Was hier in Amtsdeutsch steht, ist Folgendes: Personen, die nur aus dem Grund eingesperrt sind, dass sie sich in einem Land aufhalten, das sie nicht will, werden von ihren Familien und Freund_innen isoliert. Und die Familien und Freund_innen, die vielleicht auf immer, jedenfalls aber für sehr lange Zeit Abschied nehmen müssen, haben dafür nur Gelegenheit, wenn der Flug schon gebucht ist. All dies vor dem Hintergrund der Novelle des Fremdenpolizeigesetzes 2017, gemäß der die Schubhaft bis zu 18 Monaten dauern kann.

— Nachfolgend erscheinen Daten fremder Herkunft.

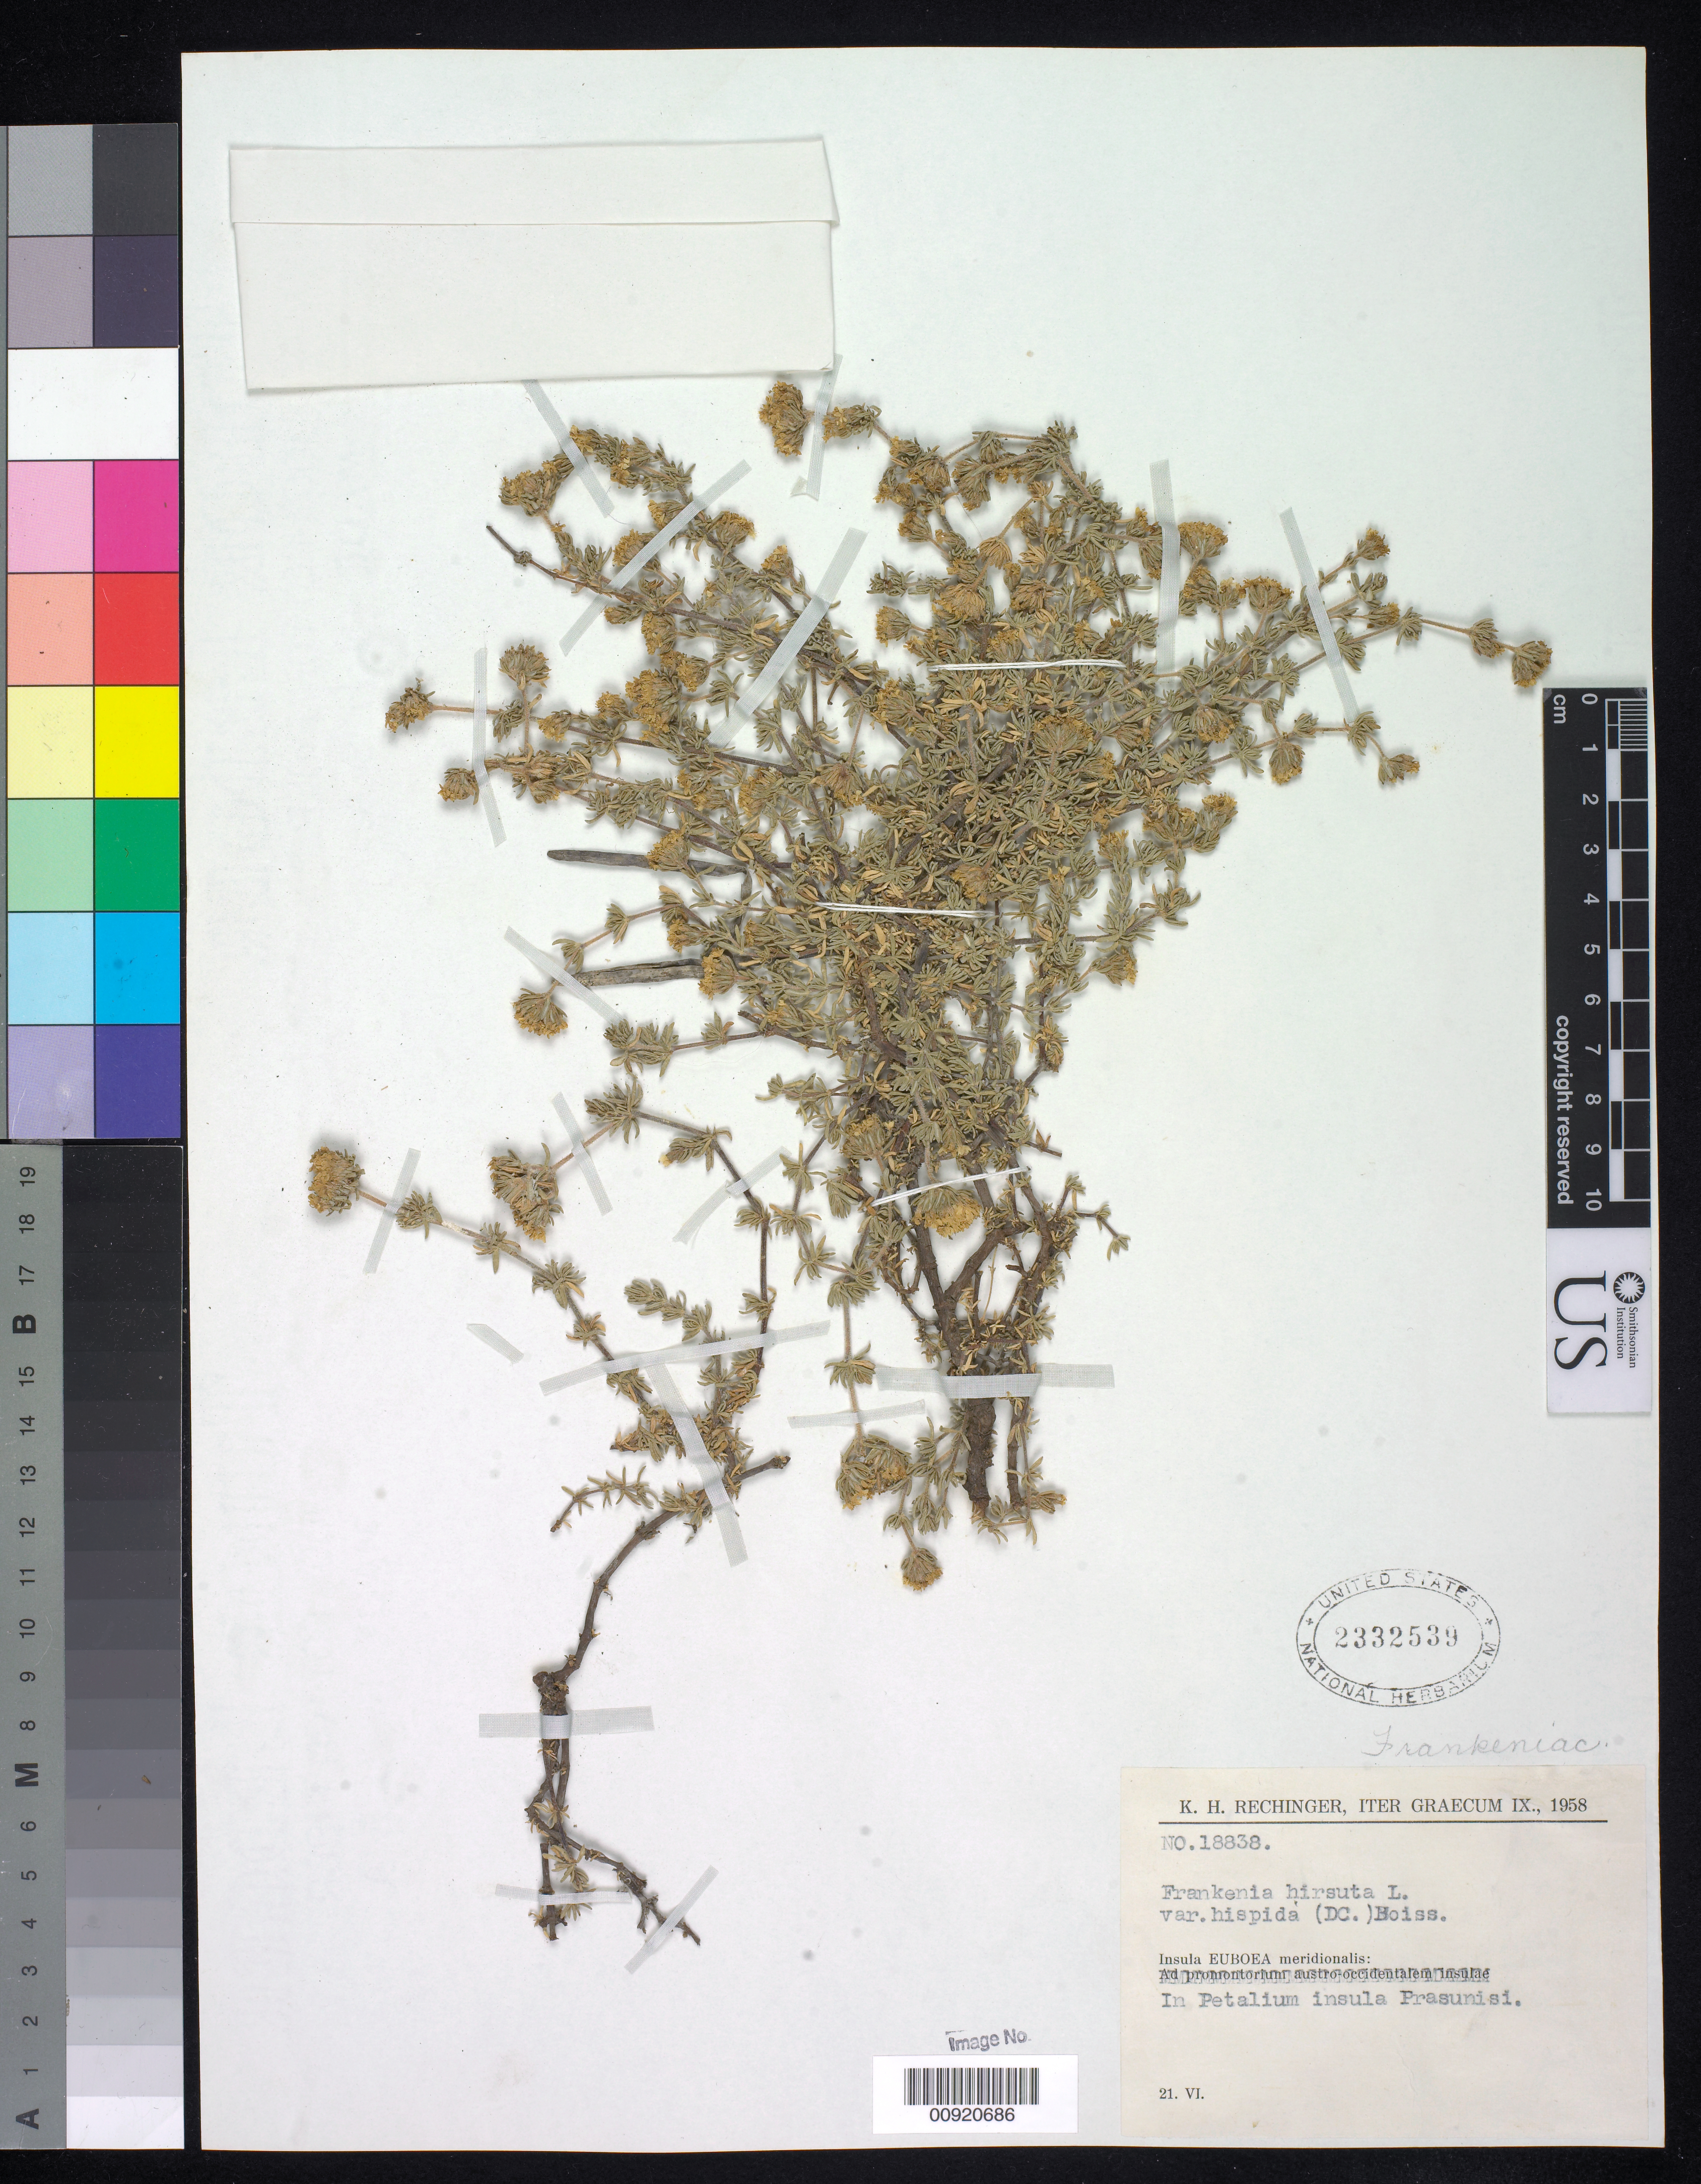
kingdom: Plantae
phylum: Tracheophyta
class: Magnoliopsida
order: Caryophyllales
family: Frankeniaceae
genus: Frankenia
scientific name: Frankenia hirsuta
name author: L.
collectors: K. H. Rechinger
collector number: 18838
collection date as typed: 21 Jun 1958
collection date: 1958-06-21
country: Greece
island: Euboea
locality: Ad promontorium austro occidentalem insulae; ini Petalium insula Prasunisi.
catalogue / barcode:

Unübersichtliches Hin und Her

Am 20.5. wurden Besuche hinter einer Glasscheibe wieder erlaubt – und im Herbst wieder verboten. Vermutlich wiederum per Erlass und vermutlich Anfang November – wie erwähnt, Erlässe sind nicht öffentlich und nicht leicht zu finden. Auch auf den Websites des PAZ und der Landespolizeidirektionen (LPD) finden sich keine Hinweise, mit Ausnahme der LPD Steiermark; hier wird über Covid-Maßnahmen ab 9.11.2020 informiert, unter Anderem darüber, dass im Anhaltevollzug „Besuche von Angehaltenen oder das Abgeben von Wäsche oder sonstigen Gegenständen für Angehaltene (…) bis auf weiteres nicht möglich (sind) und (f)ür den Bereich des Anhaltezentrums Vordernberg (…) Beratungen durch NGO´s bis auf weiteres nicht durchgeführt werden (können).” Auf telefonische Anfrage beim PAZ Hernals wurde mitgeteilt, dass dort ein (!) Besuch in der Woche vor der Abschiebung möglich ist.

Fassen wir zusammen: Das Recht eines Staates, Personen abzuschieben, steht über der Bekämpfung einer globalen Seuche. Die Sicherung dieser Abschiebungen steht über dem Anspruch von Menschen auf Wahrung ihrer Gesundheit und über dem Recht auf Familie. Also über zwei verbrieften Menschenrechten wie auch den Nelson-Mandela-Regeln der UNO. Die Regel 158 hier lautet: Den Gefangenen ist zu gestatten, unter der notwendigen  Aufsicht in regelmäßigen Abständen mit ihrer Familie und ihren Freunden zu verkehren (…) indem sie Besuche empfangen. Fassen wir zusammen: Einen Nationalstaat, der während einer folgenschweren Pandemie auf politischem Kleingeld beharrt, können wir nicht ernst nehmen. Er hat ausgedient.